The police are also required to provide to the plaintiffs clones of devices that contain information considered relevant to the investigation.
New Zealand High Court Justice Helen Winkelmann also ruled Friday that the police had used “unlawful” search warrants when they searched and seized computers and hard disks at the Auckland residence of Dotcom.
Dotcom and colleagues, and two companies including Megaupload, were indicted by a grand jury in the U.S. in January last year, and charged with engaging in a racketeering conspiracy, conspiring to commit copyright infringement and money laundering, and two substantive counts of criminal copyright infringement, according to the U.S. Department of Justice.
“The warrants could not authorise the permanent seizure of hard drives and digital materials against the possibility that they might contain relevant material, with no obligation to check them for relevance,” the Judge wrote in her order, while asking that irrelevant material should be returned to Dotcom and associates.
The warrants could not authorize the shipping offshore of the hard drives without checking if they contained relevant material, the Judge observed. Nor could they keep the plaintiffs out of their own information, including information irrelevant to the alleged offences.
Any device that is found to contain material that is not relevant should be returned to the plaintiffs, according to the Friday order. U.S. authorities will also be required to destroy any clones sent to them that contained irrelevant material, along with all material derived from the clones.

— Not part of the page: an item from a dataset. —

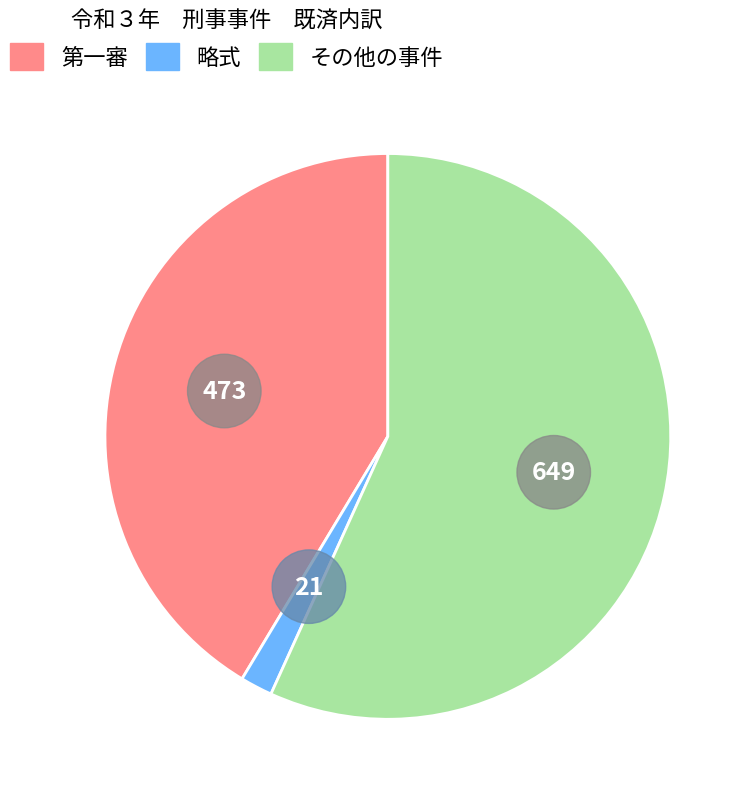

Rank the categories by value from lowest to highest.

略式, 第一審, その他の事件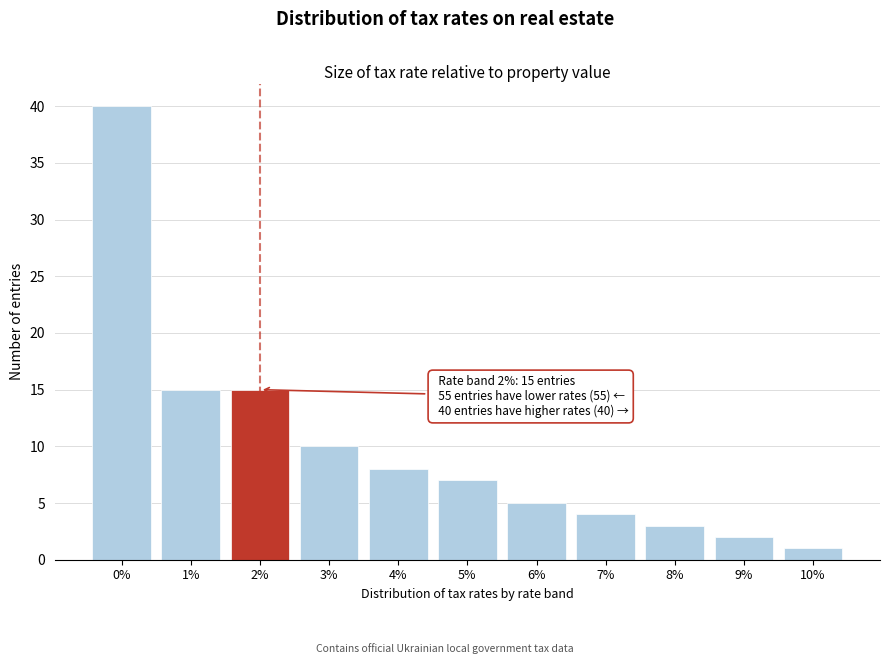

Reading left to right, extract all data points from this chart.

40	15	15	10	8	7	5	4	3	2	1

The police may retain storage devices that contain a mixture of relevant and irrelevant data, but should provide a complete clone of those devices to the plaintiffs first, before they provide a clone to the U.S. from which personal images and video have been deleted. If clones have already been provided to U.S. authorities, they are expected to delete personal photographs or film.
The U.S. wanted to keep all the material seized just in case some new issues do emerge, according to court records.
New Zealand’s Supreme Court earlier this month granted Megaupload leave to appeal a ruling that denied it access to evidence held by the U.S. government. Megaupload would like to see the evidence ahead of hearings for the extradition to the U.S. of Dotcom and colleagues, scheduled for August.